398 Drought management in the Lower Colorado River basin: combining paleo-streamflow ensembles, CRSS, and decision trees

Thursday, 27 January 2011
4E (Washington State Convention Center)
Rosalind Bark, University of Arizona, Tucson, AZ; and K. Morino

For long-term water resource planning and management, water managers need information on the risks of future drought as well as system vulnerabilities exposed by these risks. Projected hydrological data at regional and local scales are fundamental to these types of analyses. One approach to generating these data is utilizing downscaled climate output from global-scale general circulation models as input to locally-calibrated hydrological models. Alternatively, the analog approach can be deployed; here, we use reconstructed streamflow as a source of future hydrology scenarios. Tree-ring reconstructed streamflows are gaining broad acceptance amongst water resource managers in the western United States. These reconstructions provide a more complete representation of the variability in mean streamflow and a greater number of possible streamflow sequences as a consequence of their length (multiple centuries). For this research, we use the most recent and longest Colorado River streamflow reconstruction (Meko et al 2007) as a data source for input to Reclamation's long-term management model (Colorado River Simulation System; CRSS). The reconstructed streamflow records were sampled into average annual flow “bins” that increase in 0.5 million acre-feet (MAF) increments from 13 MAF to 16.5 MAF. The binned paleo reconstructed flows are run through CRSS and the output allows us to not only project the risk of Tier 1-, Tier 2- and Tier 3-shortages in the Lower Basin, but also to identify any step changes in shortage risk. In anticipation of reduced flows on the Colorado River, we are particularly interested in the drier periods of the paleo-record to provide insights into potential future conditions. For instance, a ten percent decline in average runoff would reduce the paleo average annual flow to 13.19 MAF and the instrumental average annual flow to 13.51 MAF. Thus those sequences with an average annual flow of 13 MAF and 13.5 MAF, over the 50-year period, might provide a good proxy for future flows.

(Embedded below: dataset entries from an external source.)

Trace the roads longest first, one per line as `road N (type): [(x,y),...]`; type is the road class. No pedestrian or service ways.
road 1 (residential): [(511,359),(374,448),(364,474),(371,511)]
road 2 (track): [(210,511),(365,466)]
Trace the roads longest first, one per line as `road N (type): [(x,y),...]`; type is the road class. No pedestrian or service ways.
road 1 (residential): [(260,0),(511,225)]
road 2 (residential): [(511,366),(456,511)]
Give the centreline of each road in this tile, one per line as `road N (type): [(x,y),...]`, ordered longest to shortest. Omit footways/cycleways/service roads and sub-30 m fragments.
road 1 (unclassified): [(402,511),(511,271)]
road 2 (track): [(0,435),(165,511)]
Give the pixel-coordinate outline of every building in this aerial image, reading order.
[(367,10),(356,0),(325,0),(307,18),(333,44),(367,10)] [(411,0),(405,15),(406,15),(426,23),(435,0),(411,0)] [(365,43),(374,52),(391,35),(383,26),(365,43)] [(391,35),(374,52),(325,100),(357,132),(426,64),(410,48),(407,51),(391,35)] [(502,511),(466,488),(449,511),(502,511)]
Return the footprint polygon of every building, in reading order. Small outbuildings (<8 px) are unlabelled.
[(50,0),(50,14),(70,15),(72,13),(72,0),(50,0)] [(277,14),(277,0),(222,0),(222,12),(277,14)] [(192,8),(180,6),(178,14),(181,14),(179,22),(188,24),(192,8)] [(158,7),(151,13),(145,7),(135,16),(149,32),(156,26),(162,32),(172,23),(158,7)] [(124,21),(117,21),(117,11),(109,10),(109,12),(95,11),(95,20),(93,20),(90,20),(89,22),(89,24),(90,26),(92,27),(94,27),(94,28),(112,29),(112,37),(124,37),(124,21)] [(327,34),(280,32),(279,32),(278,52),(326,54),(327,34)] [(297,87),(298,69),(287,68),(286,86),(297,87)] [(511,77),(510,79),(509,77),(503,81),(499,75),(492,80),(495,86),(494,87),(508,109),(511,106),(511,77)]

The risk of shortage (drought) of different magnitudes and frequencies is essential information for water managers planning for future supply reliability. Using the paleo record it is possible to drill down to individual traces to investigate how the actual sequence of dry, normal, and wet years, combined with initial conditions, matters to system management. Using individual traces we can ask what set of conditions push the system into shortage, or deeper into shortage? What sequence of years will likely maintain shortage at a certain level? Or enable system recovery? Answers to these questions may provide water managers with an indication of the likely future water supply path they are on and therefore the suite of demand management and adaptation options they are likely to need to deploy. In time, the actual sequence may become more useful to water managers as annual and decadal forecasts of streamflow improve with enhanced inter-annual and decadal climate prediction skill.

To investigate the policy implications of climate change scenarios, we use the projections of shortage risk from CRSS under various flow scenarios as input into a water manager's decision tree: to do nothing; utilize alternative supplies; invest in alternative water sources/system efficiency; invest in demand management strategies; or combinations of these strategies. Using ensemble analysis we identify options for Arizonan water managers given the severity and frequency matrix of drought. Specifically, we investigate the decision sets of the Central Arizona Water Conservation District and generalized decision sets for tribal, and city water resource managers. We find that water management strategies evolve both over time and with the profile of future droughts. We also find that there are decision windows in which: proactive investment in demand management and alternative water sources; and cooperative action, are robust management options.